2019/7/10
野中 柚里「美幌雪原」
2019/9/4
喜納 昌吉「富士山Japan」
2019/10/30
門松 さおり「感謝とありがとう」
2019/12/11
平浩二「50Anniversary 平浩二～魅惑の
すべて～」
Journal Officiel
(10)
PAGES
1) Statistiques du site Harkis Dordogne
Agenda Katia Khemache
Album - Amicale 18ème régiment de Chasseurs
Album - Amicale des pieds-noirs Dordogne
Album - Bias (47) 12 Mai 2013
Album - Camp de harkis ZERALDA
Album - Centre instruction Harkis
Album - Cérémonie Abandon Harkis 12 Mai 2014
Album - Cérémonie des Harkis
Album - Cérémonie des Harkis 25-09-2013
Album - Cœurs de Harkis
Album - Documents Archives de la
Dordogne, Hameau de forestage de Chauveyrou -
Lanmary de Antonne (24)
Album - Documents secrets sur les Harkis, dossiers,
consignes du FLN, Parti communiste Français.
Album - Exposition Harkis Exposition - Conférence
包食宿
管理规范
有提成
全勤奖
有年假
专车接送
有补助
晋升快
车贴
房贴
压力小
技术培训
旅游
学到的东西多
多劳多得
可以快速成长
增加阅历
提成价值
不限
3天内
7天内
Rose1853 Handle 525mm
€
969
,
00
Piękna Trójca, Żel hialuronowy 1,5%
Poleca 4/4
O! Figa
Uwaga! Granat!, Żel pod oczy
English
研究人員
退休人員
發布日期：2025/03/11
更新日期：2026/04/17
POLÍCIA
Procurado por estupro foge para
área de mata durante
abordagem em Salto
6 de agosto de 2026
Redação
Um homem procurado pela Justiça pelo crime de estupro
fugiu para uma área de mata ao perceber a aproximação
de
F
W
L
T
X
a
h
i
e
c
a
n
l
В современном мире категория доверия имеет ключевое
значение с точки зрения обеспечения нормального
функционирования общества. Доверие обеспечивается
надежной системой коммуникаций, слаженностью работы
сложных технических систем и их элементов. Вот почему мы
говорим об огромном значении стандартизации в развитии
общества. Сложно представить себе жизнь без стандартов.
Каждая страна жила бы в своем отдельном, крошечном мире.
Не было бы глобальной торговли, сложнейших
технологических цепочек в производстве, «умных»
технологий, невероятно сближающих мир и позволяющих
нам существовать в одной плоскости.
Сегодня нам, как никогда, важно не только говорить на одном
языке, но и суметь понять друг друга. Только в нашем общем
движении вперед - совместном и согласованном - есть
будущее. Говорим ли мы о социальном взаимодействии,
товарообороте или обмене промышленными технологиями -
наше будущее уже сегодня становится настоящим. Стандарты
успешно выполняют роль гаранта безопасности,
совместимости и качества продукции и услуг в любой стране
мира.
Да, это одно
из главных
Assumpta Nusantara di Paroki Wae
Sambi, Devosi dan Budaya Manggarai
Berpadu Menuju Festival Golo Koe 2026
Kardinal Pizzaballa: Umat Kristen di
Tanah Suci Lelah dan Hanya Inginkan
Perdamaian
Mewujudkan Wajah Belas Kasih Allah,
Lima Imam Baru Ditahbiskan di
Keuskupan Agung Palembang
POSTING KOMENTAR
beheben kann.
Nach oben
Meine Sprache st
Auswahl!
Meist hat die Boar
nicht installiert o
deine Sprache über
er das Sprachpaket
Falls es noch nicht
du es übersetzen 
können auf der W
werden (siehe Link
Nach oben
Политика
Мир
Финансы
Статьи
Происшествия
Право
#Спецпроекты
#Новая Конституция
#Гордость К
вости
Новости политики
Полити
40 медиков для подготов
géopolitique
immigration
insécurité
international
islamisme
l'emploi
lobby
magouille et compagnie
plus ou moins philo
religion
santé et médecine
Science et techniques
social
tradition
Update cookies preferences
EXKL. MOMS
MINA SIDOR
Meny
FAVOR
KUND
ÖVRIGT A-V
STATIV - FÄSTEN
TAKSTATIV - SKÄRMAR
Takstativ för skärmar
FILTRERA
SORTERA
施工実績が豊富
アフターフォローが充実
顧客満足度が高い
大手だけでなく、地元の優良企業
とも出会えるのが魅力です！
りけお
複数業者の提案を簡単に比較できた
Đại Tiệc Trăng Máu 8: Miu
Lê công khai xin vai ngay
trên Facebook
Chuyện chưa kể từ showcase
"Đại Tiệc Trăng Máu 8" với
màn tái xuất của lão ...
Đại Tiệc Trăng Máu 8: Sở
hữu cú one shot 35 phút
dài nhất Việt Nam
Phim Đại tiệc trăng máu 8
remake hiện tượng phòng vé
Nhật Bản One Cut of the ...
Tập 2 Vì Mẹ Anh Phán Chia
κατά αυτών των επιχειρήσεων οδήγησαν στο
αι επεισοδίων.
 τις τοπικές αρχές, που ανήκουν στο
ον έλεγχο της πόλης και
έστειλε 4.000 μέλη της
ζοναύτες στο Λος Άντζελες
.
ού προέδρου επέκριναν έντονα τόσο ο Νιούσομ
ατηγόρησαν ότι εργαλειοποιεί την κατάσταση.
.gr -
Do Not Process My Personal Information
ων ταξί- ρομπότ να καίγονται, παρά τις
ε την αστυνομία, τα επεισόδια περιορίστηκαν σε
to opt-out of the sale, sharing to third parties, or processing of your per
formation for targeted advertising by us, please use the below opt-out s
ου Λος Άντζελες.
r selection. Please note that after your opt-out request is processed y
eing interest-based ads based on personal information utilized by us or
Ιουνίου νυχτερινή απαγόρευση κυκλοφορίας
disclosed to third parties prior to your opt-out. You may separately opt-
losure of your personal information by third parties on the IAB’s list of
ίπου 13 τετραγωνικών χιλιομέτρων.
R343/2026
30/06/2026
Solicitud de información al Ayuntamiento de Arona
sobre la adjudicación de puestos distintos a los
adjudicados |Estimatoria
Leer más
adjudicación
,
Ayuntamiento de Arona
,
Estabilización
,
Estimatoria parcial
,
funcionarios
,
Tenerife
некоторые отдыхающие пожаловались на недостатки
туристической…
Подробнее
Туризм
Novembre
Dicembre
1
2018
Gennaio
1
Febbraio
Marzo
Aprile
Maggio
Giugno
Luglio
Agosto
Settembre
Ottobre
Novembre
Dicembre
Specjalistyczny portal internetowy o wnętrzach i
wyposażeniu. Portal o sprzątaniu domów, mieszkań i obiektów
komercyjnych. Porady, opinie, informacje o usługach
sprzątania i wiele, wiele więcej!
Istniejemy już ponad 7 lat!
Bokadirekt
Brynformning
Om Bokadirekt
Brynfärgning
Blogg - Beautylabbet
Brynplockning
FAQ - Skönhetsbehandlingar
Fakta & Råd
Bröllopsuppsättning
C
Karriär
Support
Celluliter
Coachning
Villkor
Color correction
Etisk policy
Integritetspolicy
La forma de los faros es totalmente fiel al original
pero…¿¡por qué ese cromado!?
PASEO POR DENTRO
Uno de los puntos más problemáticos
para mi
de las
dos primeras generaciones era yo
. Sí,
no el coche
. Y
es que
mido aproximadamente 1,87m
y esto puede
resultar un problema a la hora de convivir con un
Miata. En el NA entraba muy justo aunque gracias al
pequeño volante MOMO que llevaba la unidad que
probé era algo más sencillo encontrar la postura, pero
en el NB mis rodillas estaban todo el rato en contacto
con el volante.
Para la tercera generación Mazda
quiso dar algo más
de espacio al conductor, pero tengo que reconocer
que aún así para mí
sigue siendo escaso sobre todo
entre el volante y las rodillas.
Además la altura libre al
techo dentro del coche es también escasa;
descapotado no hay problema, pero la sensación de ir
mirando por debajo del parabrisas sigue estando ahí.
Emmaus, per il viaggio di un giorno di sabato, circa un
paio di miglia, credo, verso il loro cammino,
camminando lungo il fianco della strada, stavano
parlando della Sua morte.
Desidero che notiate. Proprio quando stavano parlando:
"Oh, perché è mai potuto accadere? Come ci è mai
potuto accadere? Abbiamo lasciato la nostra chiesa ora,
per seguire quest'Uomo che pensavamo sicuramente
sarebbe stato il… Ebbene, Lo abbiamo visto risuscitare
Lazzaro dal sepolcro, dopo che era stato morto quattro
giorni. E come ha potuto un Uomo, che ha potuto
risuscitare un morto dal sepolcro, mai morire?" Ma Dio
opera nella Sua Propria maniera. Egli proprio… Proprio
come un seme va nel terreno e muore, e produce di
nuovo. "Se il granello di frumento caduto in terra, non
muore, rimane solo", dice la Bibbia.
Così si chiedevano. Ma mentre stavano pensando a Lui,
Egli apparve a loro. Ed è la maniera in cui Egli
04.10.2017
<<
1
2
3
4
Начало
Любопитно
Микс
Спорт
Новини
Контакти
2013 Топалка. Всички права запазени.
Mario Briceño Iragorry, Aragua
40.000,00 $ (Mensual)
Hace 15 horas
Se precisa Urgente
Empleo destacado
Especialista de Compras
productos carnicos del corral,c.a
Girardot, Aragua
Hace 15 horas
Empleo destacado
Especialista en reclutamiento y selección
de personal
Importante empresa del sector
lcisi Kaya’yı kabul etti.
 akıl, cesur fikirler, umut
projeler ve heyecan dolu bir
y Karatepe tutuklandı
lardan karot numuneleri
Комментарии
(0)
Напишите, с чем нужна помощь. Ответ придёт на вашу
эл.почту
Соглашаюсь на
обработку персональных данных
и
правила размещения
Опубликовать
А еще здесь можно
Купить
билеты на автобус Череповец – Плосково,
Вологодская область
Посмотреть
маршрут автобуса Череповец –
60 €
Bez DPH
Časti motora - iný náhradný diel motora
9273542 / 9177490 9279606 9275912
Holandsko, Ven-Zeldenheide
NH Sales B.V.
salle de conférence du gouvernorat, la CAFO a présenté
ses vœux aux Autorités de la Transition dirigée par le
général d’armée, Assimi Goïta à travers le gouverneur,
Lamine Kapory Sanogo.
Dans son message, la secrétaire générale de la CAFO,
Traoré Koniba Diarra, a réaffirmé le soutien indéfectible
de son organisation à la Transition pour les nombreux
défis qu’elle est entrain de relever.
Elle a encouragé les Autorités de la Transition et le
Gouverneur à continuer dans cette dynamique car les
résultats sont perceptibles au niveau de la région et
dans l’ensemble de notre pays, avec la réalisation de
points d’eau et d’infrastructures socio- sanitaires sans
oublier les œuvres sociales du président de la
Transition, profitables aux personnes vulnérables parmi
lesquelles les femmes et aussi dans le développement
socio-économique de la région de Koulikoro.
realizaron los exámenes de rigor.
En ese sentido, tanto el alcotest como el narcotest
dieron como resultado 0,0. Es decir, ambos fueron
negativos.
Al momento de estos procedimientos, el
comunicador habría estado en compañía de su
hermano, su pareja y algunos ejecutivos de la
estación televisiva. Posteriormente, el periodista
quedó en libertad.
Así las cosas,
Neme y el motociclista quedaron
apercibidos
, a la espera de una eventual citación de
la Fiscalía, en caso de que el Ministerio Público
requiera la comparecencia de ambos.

Activity = Set down, unchanged, only those lines above that fall between the line with "paio di miglia, credo, verso" and the line with "sarebbe stato il…", the two end lines included.

Output for this task =
paio di miglia, credo, verso il loro cammino,
camminando lungo il fianco della strada, stavano
parlando della Sua morte.
Desidero che notiate. Proprio quando stavano parlando:
"Oh, perché è mai potuto accadere? Come ci è mai
potuto accadere? Abbiamo lasciato la nostra chiesa ora,
per seguire quest'Uomo che pensavamo sicuramente
sarebbe stato il… Ebbene, Lo abbiamo visto risuscitare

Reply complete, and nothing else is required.